- Working data

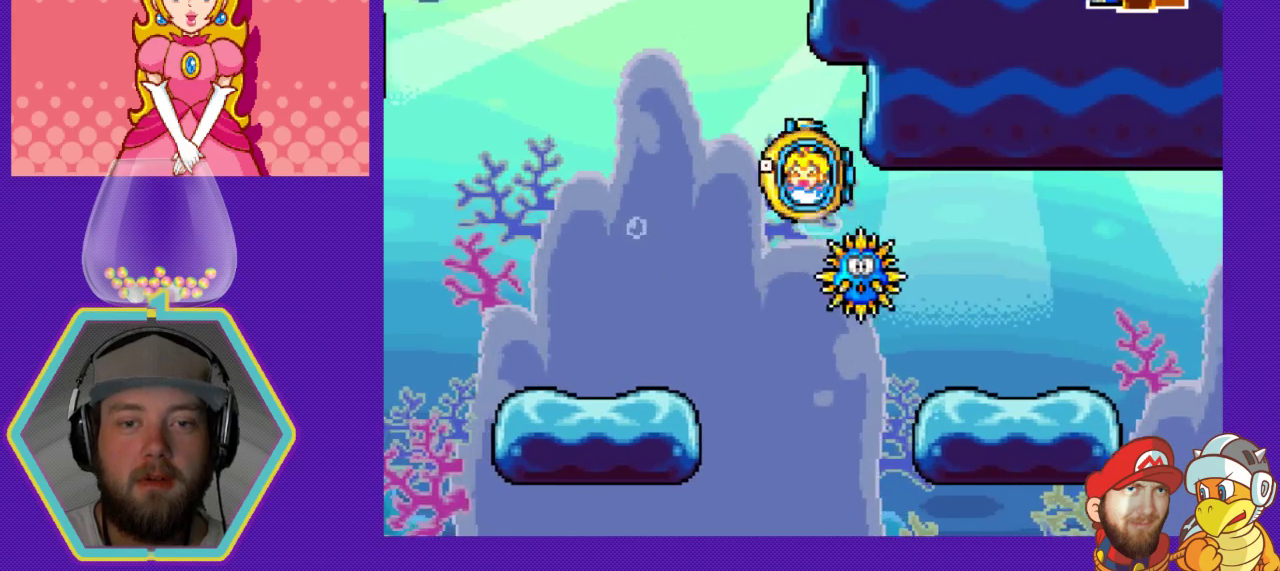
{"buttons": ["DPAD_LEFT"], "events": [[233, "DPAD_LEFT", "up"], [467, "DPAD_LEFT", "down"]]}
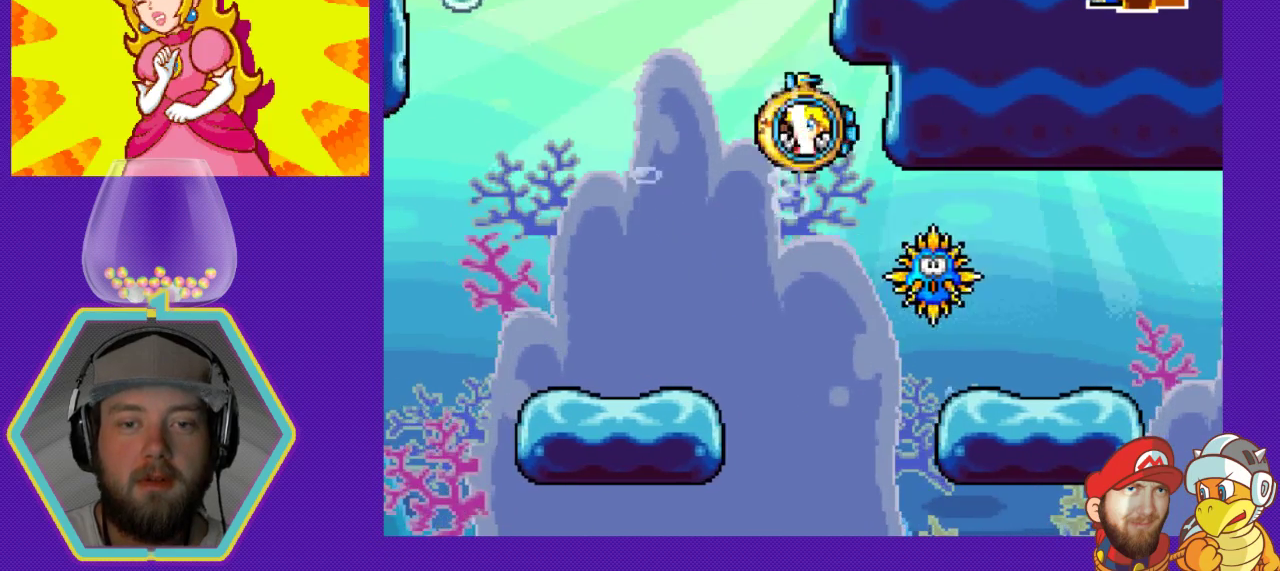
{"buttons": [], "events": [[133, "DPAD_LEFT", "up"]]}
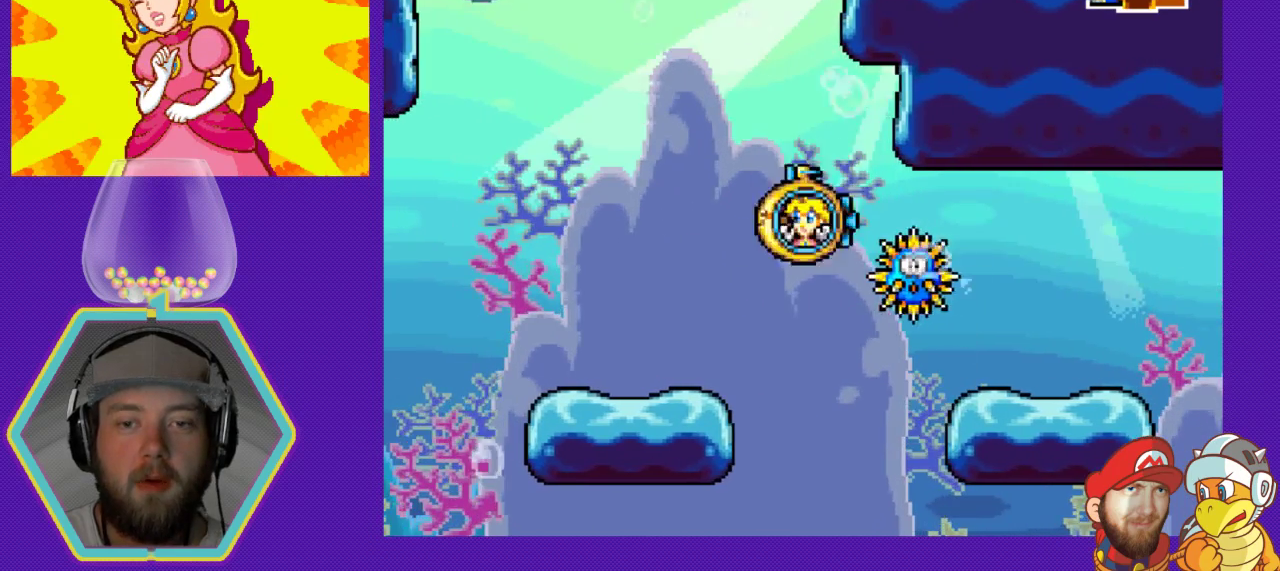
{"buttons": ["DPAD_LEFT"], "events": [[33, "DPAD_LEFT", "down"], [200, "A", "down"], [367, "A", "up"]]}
--
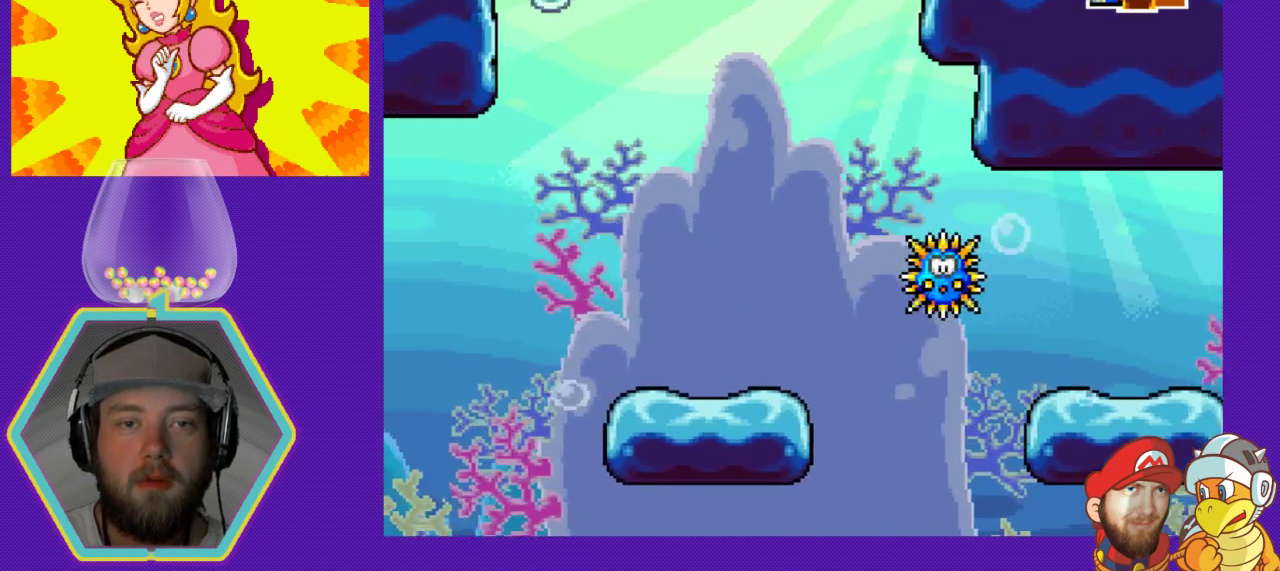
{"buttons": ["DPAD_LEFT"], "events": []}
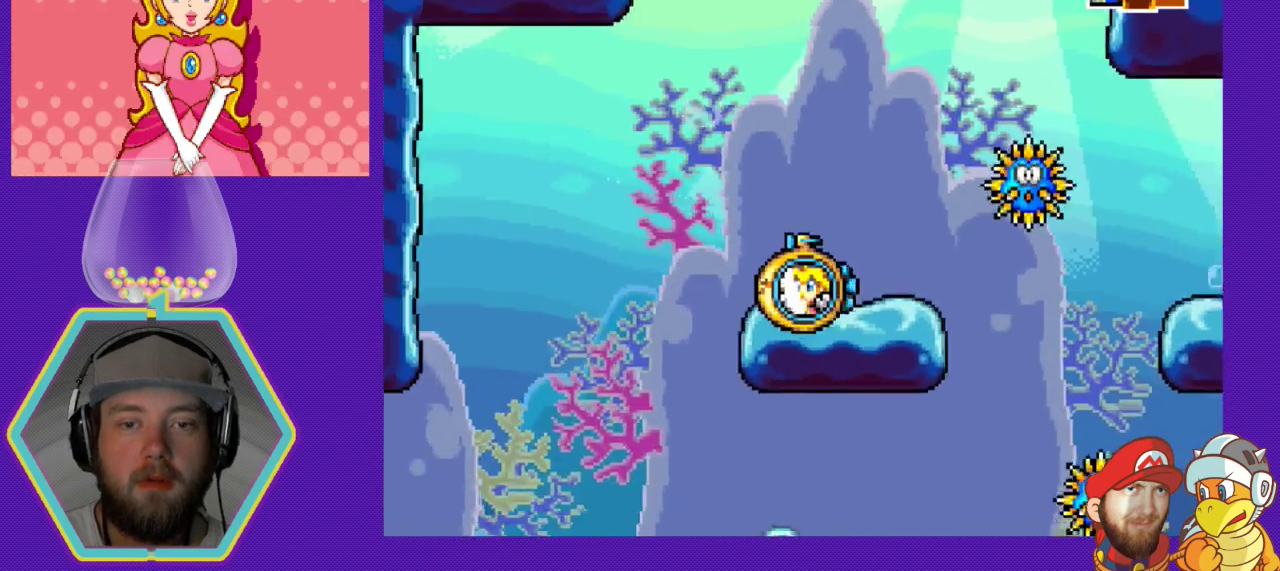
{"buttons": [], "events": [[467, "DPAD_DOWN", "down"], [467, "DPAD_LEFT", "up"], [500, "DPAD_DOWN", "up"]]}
==
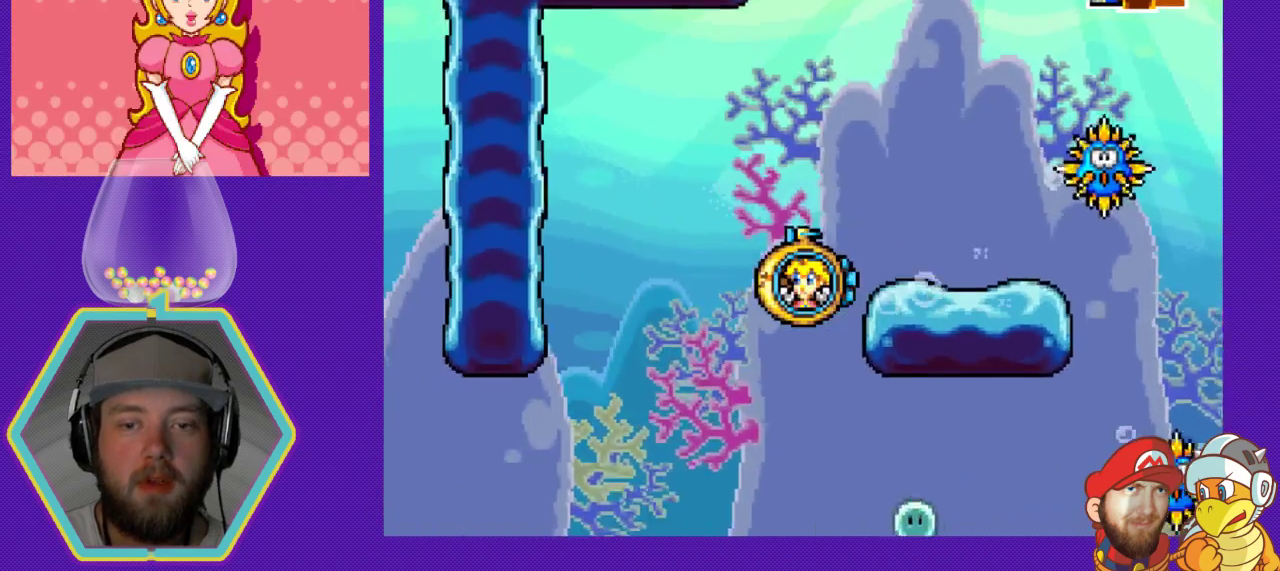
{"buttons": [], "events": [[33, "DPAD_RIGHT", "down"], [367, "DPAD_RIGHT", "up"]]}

- Your instructions
Line by line, check the listing above for the string "down" and say how many lines have it, giving the number alone.

- Solution for this problem
4